Effective May 28, Air Canada has suspended the Fort McMurray, Alta., to Vancouver domestic route, while the Yellowknife to Toronto route will be suspended as of August 30. Additionally, service from Salt Lake City to Toronto will be temporarily suspended starting June 30, with plans to resume in 2027. Flights between Toronto and Montreal to New York’s John F. Kennedy International Airport will also be temporarily suspended from June 1, with operations set to resume on October 25.
Moreover, the planned route from Guadalajara, Mexico, to Montreal has been suspended by Air Canada. The airline assured that affected customers will be provided with alternative travel options. This suspension will roughly impact one percent of Air Canada’s annual available seat miles.
The decision by Air Canada comes at a time when the aviation industry is grappling with an unprecedented fuel crisis. With the U.S.-Israeli conflict against Iran extending beyond six weeks, fuel prices have more than doubled, leading to increased costs for consumers. Notably, WestJet has also announced flight consolidations on some lower-demand routes to manage the impact of rising fuel prices.
European jet fuel supplies are dwindling, with warnings of possible flight cancellations if oil supplies remain blocked due to the Iran war. John Gradek, an aviation management lecturer at McGill University, emphasized the severity of the crisis, highlighting the potential long-term repercussions on aviation operations even if the Strait of Hormuz reopens.

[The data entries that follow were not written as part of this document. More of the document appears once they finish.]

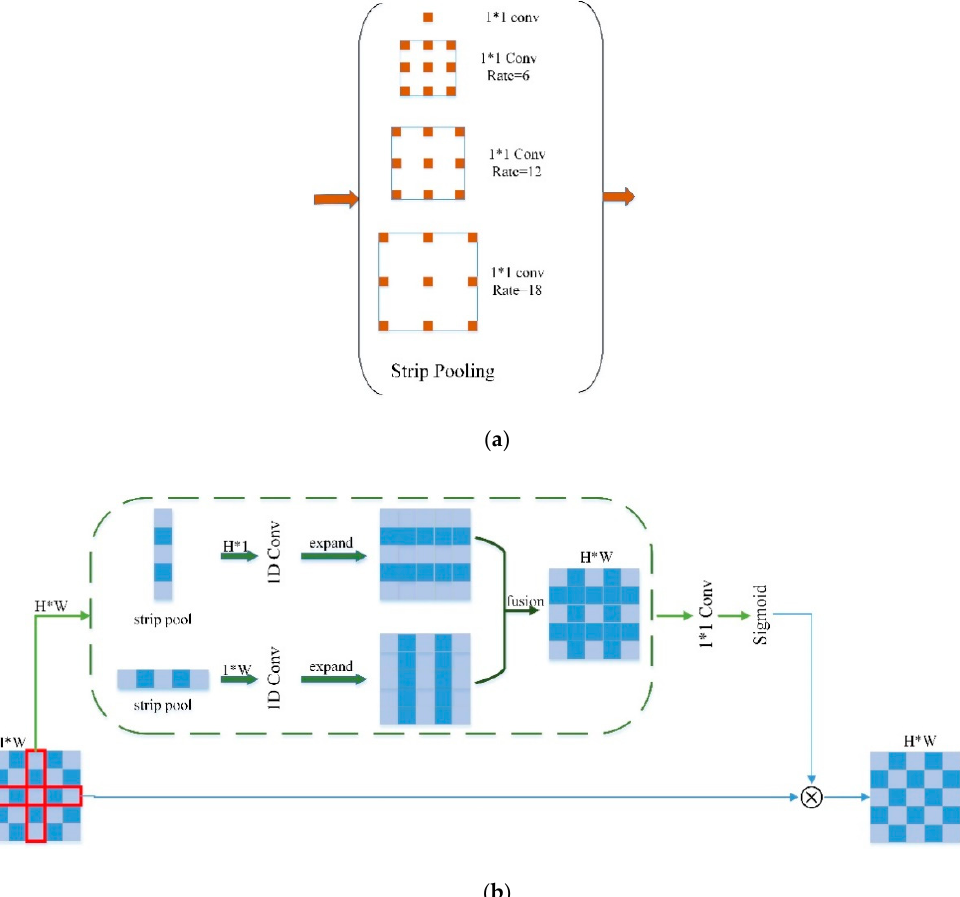
Figure 3. The improved ASPP structure, composed of atrous convolution and strip pooling. ( a ) The overall structure of the improved ASPP structure. ( b ) Strip pooling structure diagram.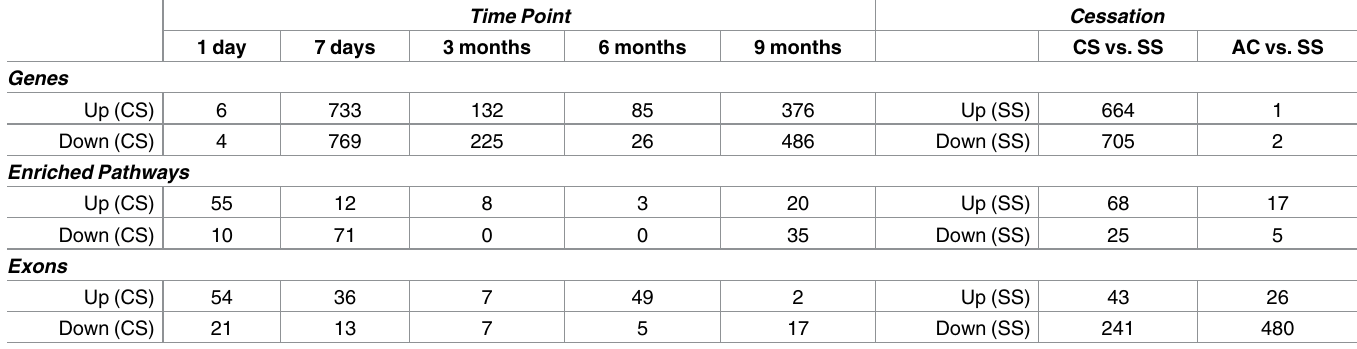
Table 1. Number of significantly differentially expressedgenes, perturbed pathways and differentially used exons identified between CS- and AC- exposed mice, and between pairwise comparisons with SS (cessation group, for stop smoking) mice (FDR (cid:20) 0.10, |FC| (cid:21) 1.5). Time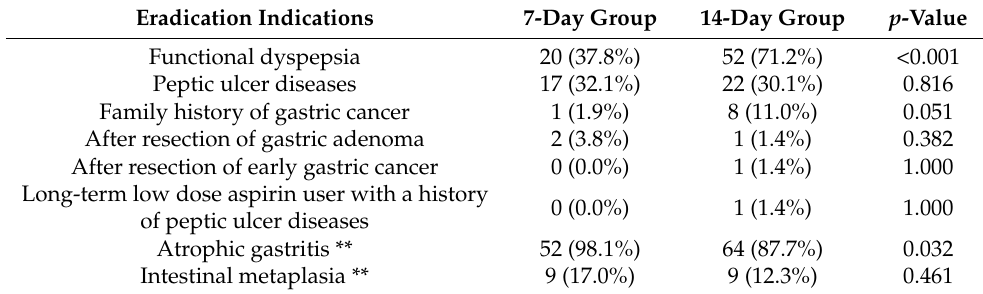
Table 2. Comparisons of the two study groups by eradication indications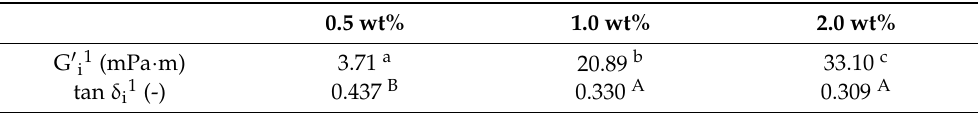
Table 3. Interfacial elastic modulus (G (cid:48) i ) and interfacial loss tangent (tan δ i ) at 0.1 Hz for the three systems tested. Different letters show significant differences ( p <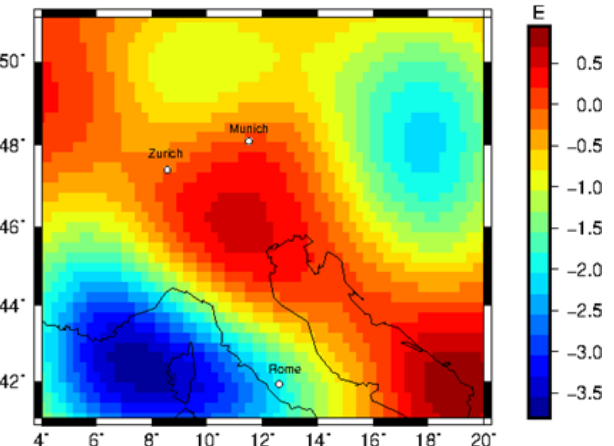
Figure A2. Forward-calculated gzz gravity signal from relative density distribution converted from relative seismic velocities using a con- version factor of 0.3 for the 225km station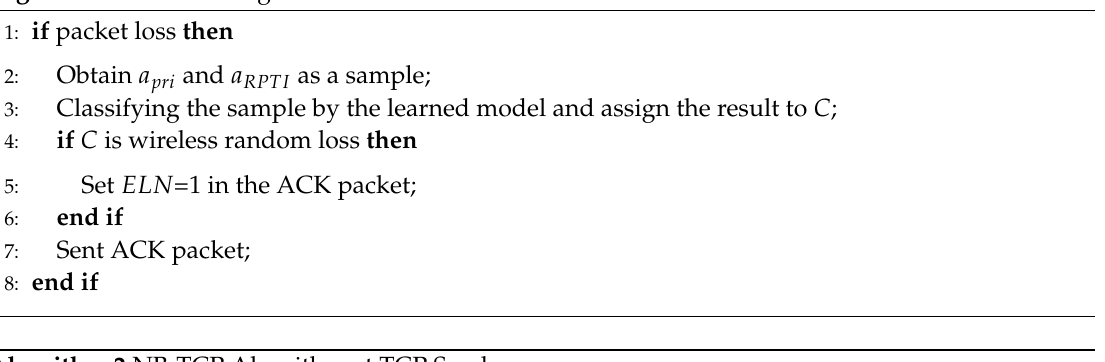
Algorithm 2 NB-TCP Algorithm at TCP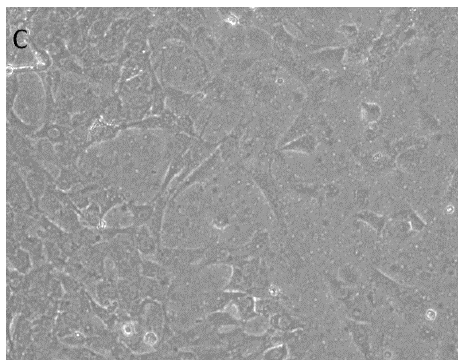
Figure 10. Phase-contrast microscopy images of osteoblasts grown for 24 h on ( A ) control, ( B ) Fe 3 O 4 @CS coatings, and ( C ) Fe 3 O 4 @CS/LyZ coatings (objective 10×).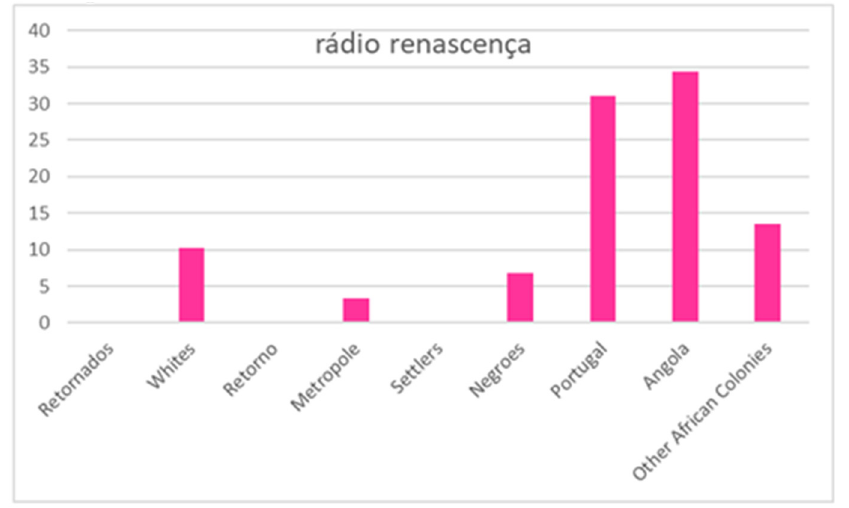
Figure 16. Most frequent words in the text “60 anos depois, ‘continua a ser um desconforto falar sobre a Guerra do Ultramar’”. Source: Rádio Renascença (2021) [14].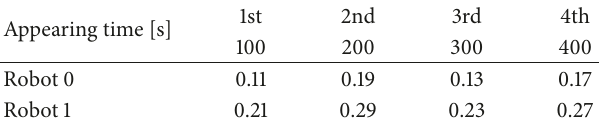
Table 5: Carrying velocity of added objects.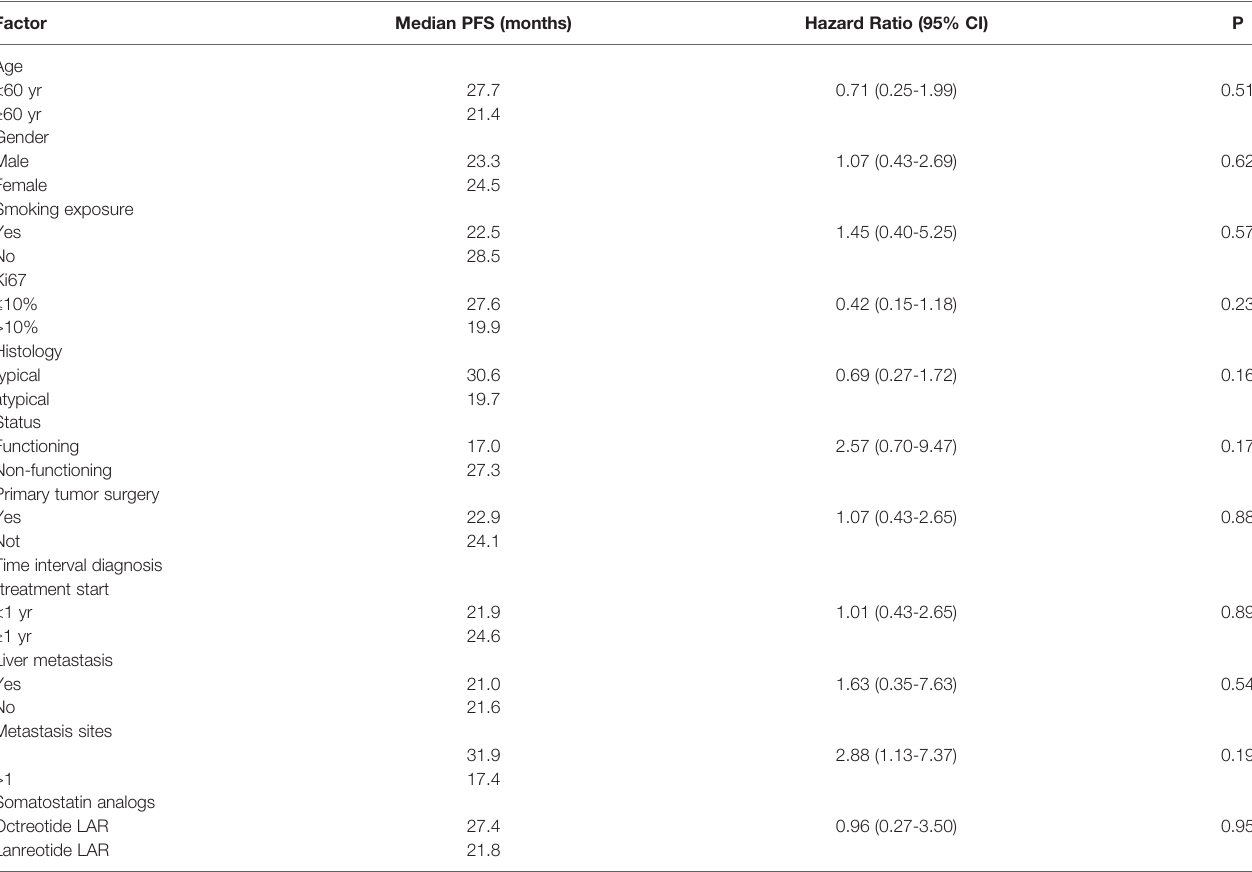
TABLE 2 | Studies data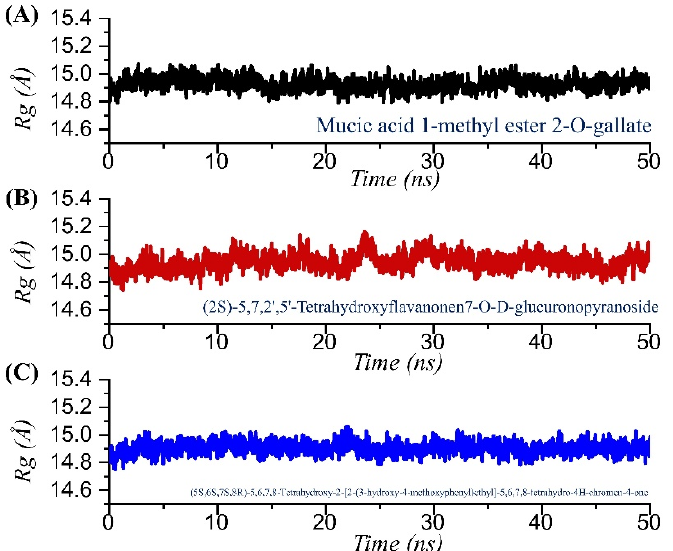
Figure 6. Structural compactness analysis in a dynamic environment of the TCM42798, TCM47007, and TCM30675 complexes calculated as Rg. ( A ) The Rg graph for mucic acid 1-methyl ester 2-O-gallate. ( B ) The Rg graph for TCM47007 or (2S)-5,7,2’,5’-Tetrahydroxyflavanone 7-O--D-glucuronopyranoside. ( C ) The Rg graph for TCM30675 or (5S,6S,7S,8R)-5,6,7,8-Tetrahydroxy-2-[2-(3-hydroxy-4-methoxyphenyl)ethyl]-5,6,7,8-tetrahydro-4H-chromen-4-1 complex.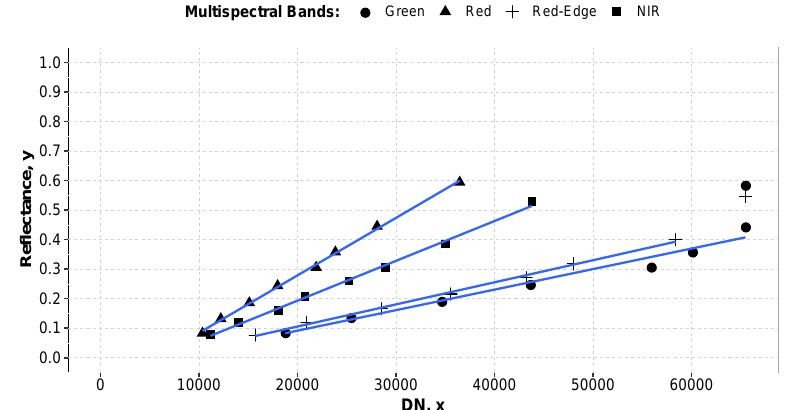
Figure 5. Linear relationships between image raw digital numbers (DN) and surface reflectance in each multispectral band. The green and red-edge band sensors were saturated for the 5% reference surface and therefore that measurement was excluded from fitting linear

Several airlines, including Air Canada, WestJet, Porter Airlines, and Air Transat, have responded to the fuel price surge by adjusting fares or adding surcharges. While Iran has announced the complete opening of the Strait of Hormuz for commercial vessels following a ceasefire agreement between Israel and Lebanon, the U.S. naval blockade on Iran remains in effect until a deal is reached. Oil prices experienced a 10 percent decline after Iran’s announcement, signaling a potential resumption in oil tanker movements from the Persian Gulf.